Request ->
Please quote exactly the lines below from the line containing "Dân tộc thiểu số và miền núi" to the line containing "Νοέμβριος (όταν οι", both lines included, and nothing else.

Supplied information ->
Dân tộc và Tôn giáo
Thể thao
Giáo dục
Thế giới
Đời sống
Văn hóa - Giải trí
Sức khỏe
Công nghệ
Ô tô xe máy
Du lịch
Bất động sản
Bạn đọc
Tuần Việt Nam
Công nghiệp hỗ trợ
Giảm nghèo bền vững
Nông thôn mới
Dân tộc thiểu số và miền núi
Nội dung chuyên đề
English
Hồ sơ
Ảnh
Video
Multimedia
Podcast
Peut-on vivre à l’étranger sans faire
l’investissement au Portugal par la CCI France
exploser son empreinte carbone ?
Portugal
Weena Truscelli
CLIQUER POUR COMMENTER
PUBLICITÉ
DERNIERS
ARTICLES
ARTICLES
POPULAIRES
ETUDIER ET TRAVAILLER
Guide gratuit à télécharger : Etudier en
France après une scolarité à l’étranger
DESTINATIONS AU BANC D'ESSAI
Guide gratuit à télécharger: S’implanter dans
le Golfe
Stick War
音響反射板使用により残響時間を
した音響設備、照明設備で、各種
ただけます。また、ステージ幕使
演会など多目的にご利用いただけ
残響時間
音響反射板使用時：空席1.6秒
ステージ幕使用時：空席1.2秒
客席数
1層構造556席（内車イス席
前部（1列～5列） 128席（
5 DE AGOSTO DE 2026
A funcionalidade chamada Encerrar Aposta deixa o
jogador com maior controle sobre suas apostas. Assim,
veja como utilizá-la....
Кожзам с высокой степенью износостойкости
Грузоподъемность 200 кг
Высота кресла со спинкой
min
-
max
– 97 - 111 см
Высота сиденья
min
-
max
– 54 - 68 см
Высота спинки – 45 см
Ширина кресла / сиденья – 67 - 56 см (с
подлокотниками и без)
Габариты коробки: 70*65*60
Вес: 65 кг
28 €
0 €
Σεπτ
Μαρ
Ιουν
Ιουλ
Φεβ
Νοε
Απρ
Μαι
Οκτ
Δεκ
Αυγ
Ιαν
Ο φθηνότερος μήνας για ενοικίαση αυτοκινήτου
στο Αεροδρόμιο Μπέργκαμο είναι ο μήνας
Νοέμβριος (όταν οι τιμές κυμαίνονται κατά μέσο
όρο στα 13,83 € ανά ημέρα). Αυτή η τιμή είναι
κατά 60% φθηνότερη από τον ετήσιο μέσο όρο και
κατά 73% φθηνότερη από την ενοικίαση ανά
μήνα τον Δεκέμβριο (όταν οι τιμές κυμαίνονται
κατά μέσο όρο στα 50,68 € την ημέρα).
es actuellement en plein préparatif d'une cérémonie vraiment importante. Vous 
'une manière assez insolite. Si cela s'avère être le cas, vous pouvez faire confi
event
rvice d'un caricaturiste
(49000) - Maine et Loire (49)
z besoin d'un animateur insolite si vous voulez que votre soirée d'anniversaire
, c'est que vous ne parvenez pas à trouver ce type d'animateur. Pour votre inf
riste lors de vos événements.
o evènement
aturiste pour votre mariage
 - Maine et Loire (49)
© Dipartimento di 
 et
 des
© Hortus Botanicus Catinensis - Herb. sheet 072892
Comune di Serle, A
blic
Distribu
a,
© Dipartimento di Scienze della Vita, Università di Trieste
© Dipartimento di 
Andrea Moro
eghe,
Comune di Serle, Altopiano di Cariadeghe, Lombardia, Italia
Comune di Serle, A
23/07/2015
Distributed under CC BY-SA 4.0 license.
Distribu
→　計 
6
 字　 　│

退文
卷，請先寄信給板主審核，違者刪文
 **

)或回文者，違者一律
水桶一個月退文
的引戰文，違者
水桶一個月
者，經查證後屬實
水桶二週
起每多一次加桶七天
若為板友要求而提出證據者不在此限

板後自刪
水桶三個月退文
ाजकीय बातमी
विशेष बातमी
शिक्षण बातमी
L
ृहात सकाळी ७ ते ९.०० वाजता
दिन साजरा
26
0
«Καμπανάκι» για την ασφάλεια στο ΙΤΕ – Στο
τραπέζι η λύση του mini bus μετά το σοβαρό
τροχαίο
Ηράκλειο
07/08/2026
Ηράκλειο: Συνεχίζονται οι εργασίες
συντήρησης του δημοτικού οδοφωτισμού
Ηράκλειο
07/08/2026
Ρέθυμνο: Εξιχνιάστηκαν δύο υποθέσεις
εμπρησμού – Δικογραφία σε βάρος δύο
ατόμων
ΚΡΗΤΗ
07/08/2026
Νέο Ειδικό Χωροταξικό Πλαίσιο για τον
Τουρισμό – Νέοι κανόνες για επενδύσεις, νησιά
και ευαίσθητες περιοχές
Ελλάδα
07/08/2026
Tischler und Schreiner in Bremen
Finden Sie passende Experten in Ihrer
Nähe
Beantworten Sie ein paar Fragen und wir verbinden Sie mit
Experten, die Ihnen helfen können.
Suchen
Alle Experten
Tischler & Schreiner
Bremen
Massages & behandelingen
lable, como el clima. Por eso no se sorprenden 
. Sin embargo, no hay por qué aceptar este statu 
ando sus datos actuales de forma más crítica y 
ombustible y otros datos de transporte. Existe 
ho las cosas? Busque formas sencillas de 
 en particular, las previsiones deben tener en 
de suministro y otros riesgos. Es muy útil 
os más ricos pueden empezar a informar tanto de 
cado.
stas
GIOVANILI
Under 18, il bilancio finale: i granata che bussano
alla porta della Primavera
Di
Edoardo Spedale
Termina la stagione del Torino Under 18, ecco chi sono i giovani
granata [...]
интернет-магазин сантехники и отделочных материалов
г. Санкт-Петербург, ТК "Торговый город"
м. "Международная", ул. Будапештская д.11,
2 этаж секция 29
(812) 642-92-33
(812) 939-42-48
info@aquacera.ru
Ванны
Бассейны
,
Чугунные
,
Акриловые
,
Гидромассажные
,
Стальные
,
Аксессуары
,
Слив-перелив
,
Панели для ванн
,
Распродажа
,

Finished task ->
Dân tộc thiểu số và miền núi
Nội dung chuyên đề
English
Hồ sơ
Ảnh
Video
Multimedia
Podcast
Peut-on vivre à l’étranger sans faire
l’investissement au Portugal par la CCI France
exploser son empreinte carbone ?
Portugal
Weena Truscelli
CLIQUER POUR COMMENTER
PUBLICITÉ
DERNIERS
ARTICLES
ARTICLES
POPULAIRES
ETUDIER ET TRAVAILLER
Guide gratuit à télécharger : Etudier en
France après une scolarité à l’étranger
DESTINATIONS AU BANC D'ESSAI
Guide gratuit à télécharger: S’implanter dans
le Golfe
Stick War
音響反射板使用により残響時間を
した音響設備、照明設備で、各種
ただけます。また、ステージ幕使
演会など多目的にご利用いただけ
残響時間
音響反射板使用時：空席1.6秒
ステージ幕使用時：空席1.2秒
客席数
1層構造556席（内車イス席
前部（1列～5列） 128席（
5 DE AGOSTO DE 2026
A funcionalidade chamada Encerrar Aposta deixa o
jogador com maior controle sobre suas apostas. Assim,
veja como utilizá-la....
Кожзам с высокой степенью износостойкости
Грузоподъемность 200 кг
Высота кресла со спинкой
min
-
max
– 97 - 111 см
Высота сиденья
min
-
max
– 54 - 68 см
Высота спинки – 45 см
Ширина кресла / сиденья – 67 - 56 см (с
подлокотниками и без)
Габариты коробки: 70*65*60
Вес: 65 кг
28 €
0 €
Σεπτ
Μαρ
Ιουν
Ιουλ
Φεβ
Νοε
Απρ
Μαι
Οκτ
Δεκ
Αυγ
Ιαν
Ο φθηνότερος μήνας για ενοικίαση αυτοκινήτου
στο Αεροδρόμιο Μπέργκαμο είναι ο μήνας
Νοέμβριος (όταν οι τιμές κυμαίνονται κατά μέσο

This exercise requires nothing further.